- [Raw data]:
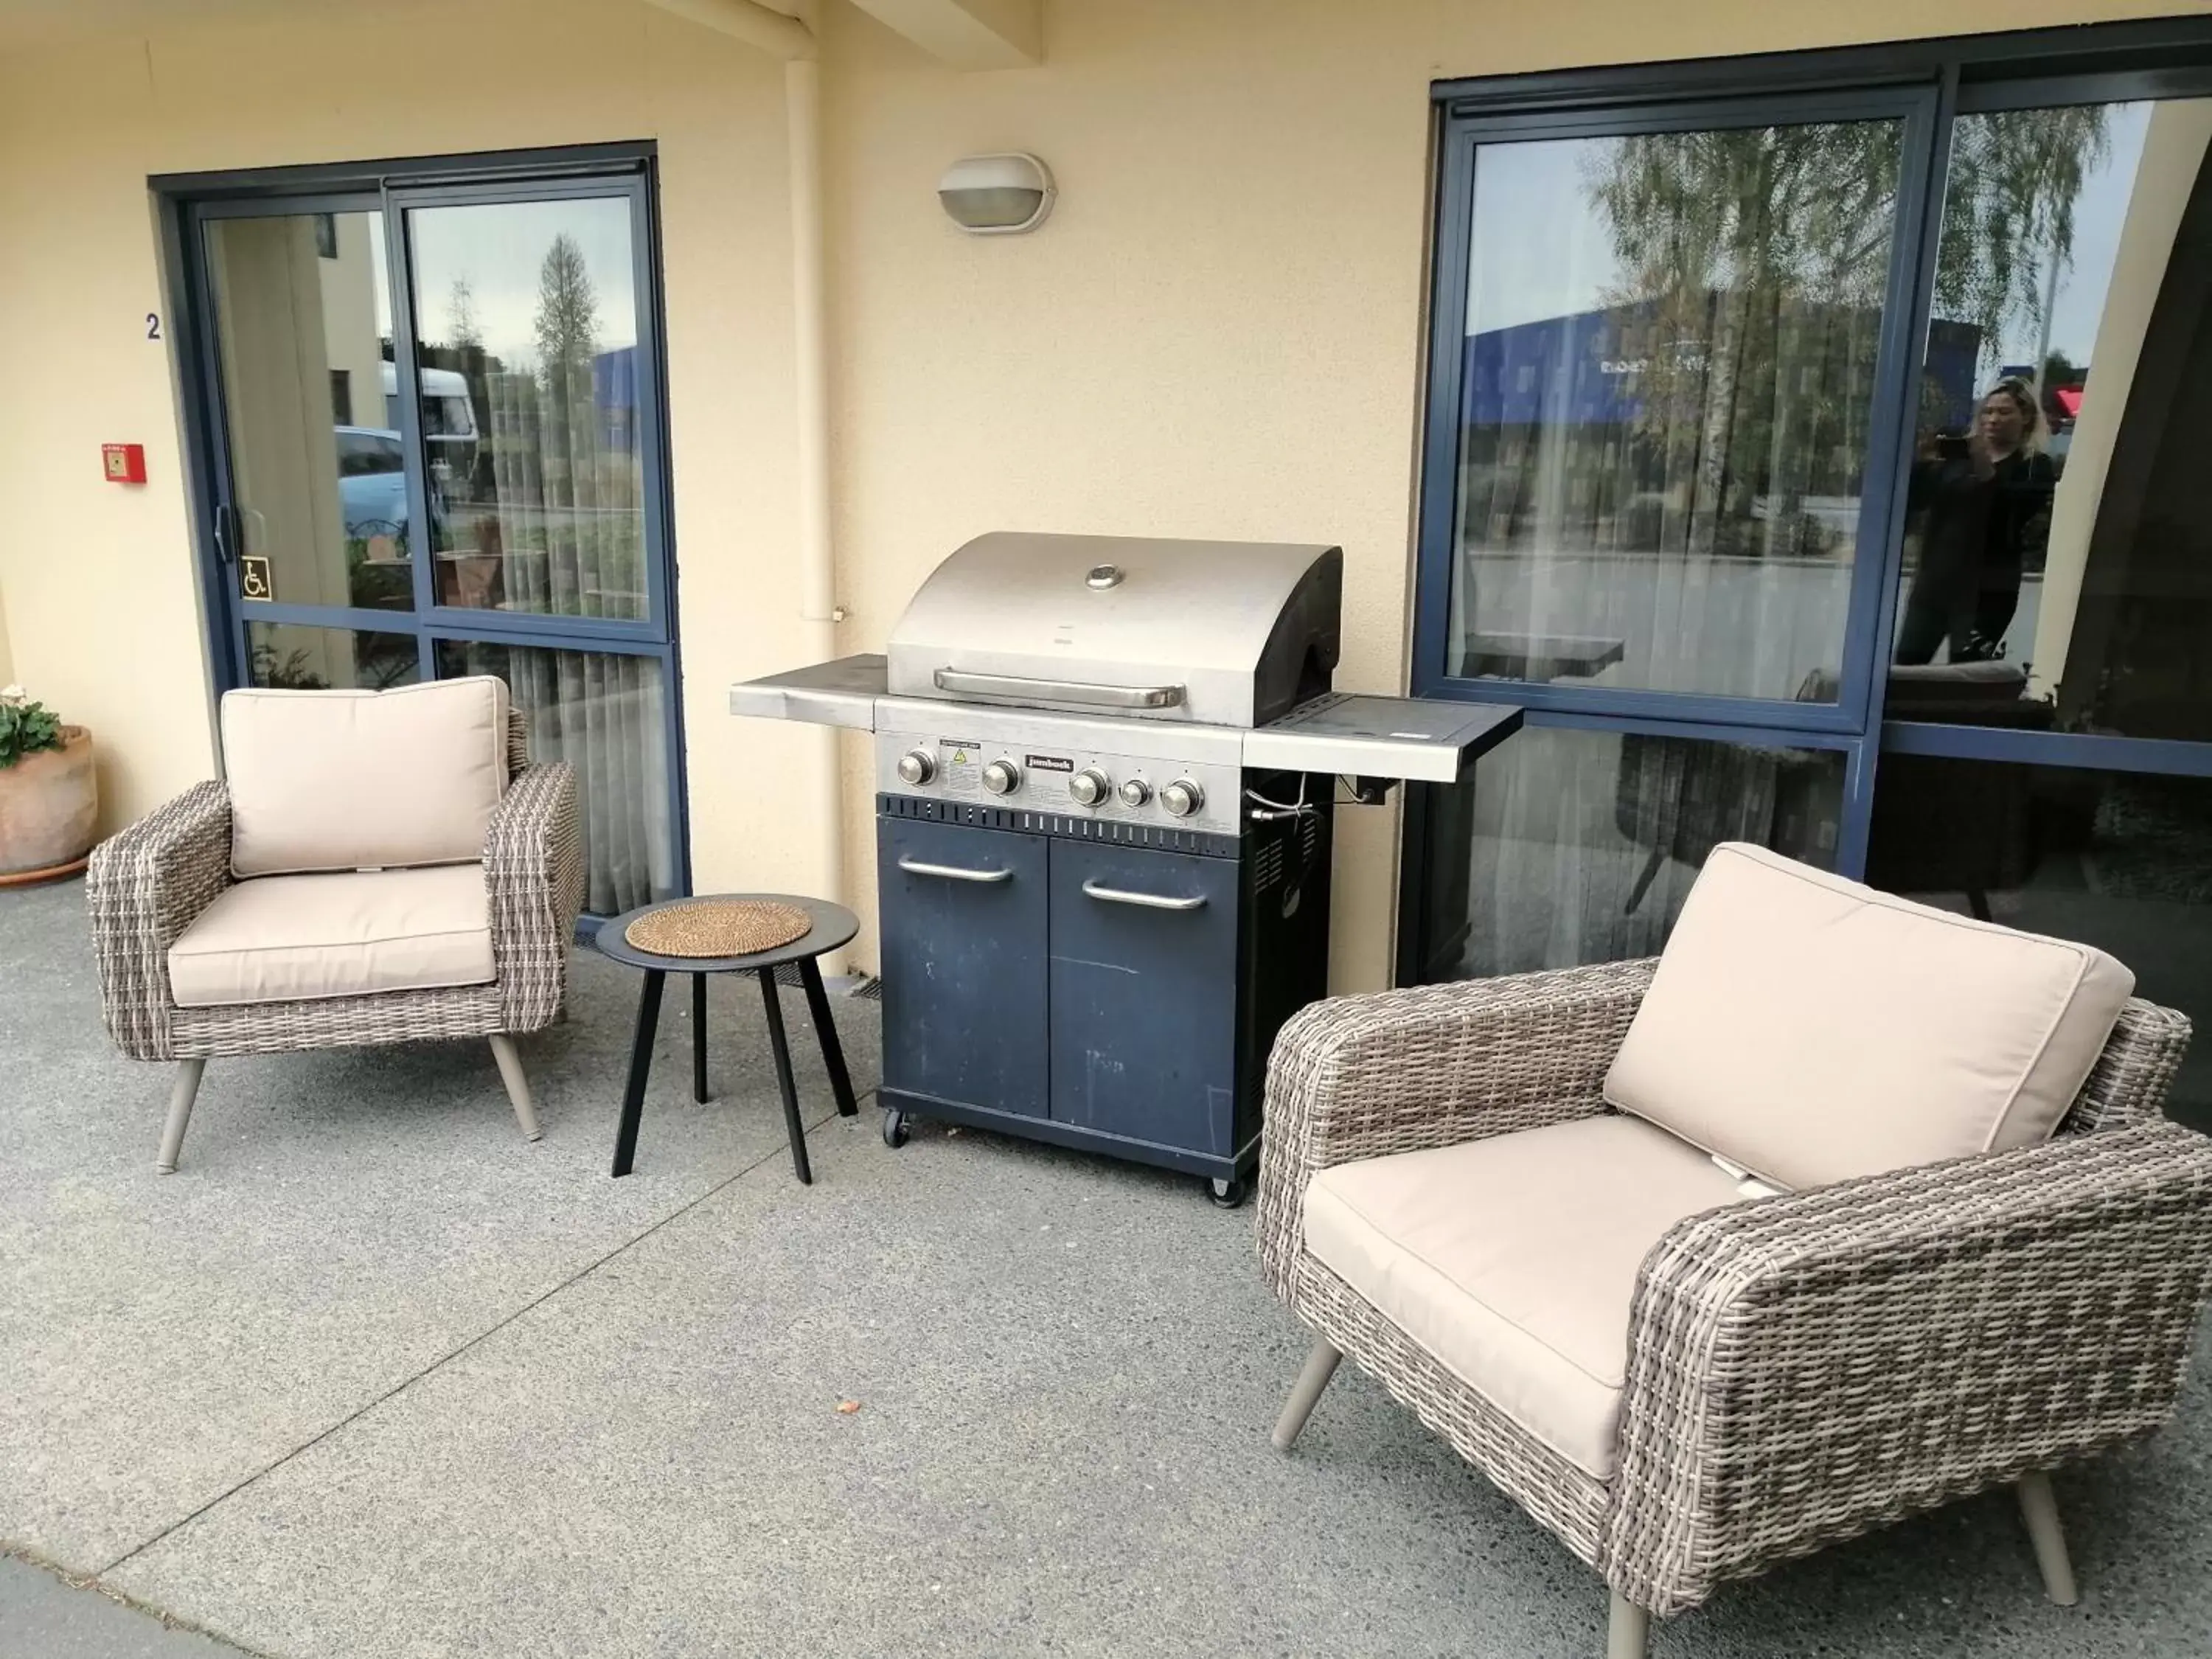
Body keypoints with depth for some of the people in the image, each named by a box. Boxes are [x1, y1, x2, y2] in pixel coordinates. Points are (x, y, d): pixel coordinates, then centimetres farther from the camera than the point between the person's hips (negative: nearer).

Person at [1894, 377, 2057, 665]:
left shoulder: (2034, 467, 2)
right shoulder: (1958, 455, 12)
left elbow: (2014, 519, -13)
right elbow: (1912, 501, 8)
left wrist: (1988, 475, -22)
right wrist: (1924, 463, -10)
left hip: (1987, 589, -4)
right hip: (1934, 579, 4)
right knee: (1905, 665, -1)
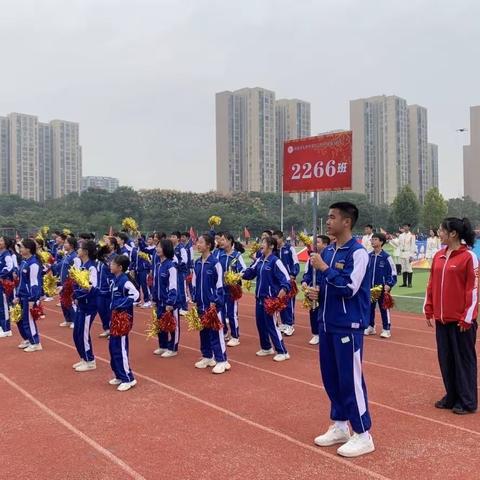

- [Requirement]: Set down exactly the lines of the entries above from the one holding "right shoulder: (1958, 455, 12)" through the last one, including both, with the pictures left out.

- [Response area]:
right shoulder: (1958, 455, 12)
left elbow: (2014, 519, -13)
right elbow: (1912, 501, 8)
left wrist: (1988, 475, -22)
right wrist: (1924, 463, -10)
left hip: (1987, 589, -4)
right hip: (1934, 579, 4)
right knee: (1905, 665, -1)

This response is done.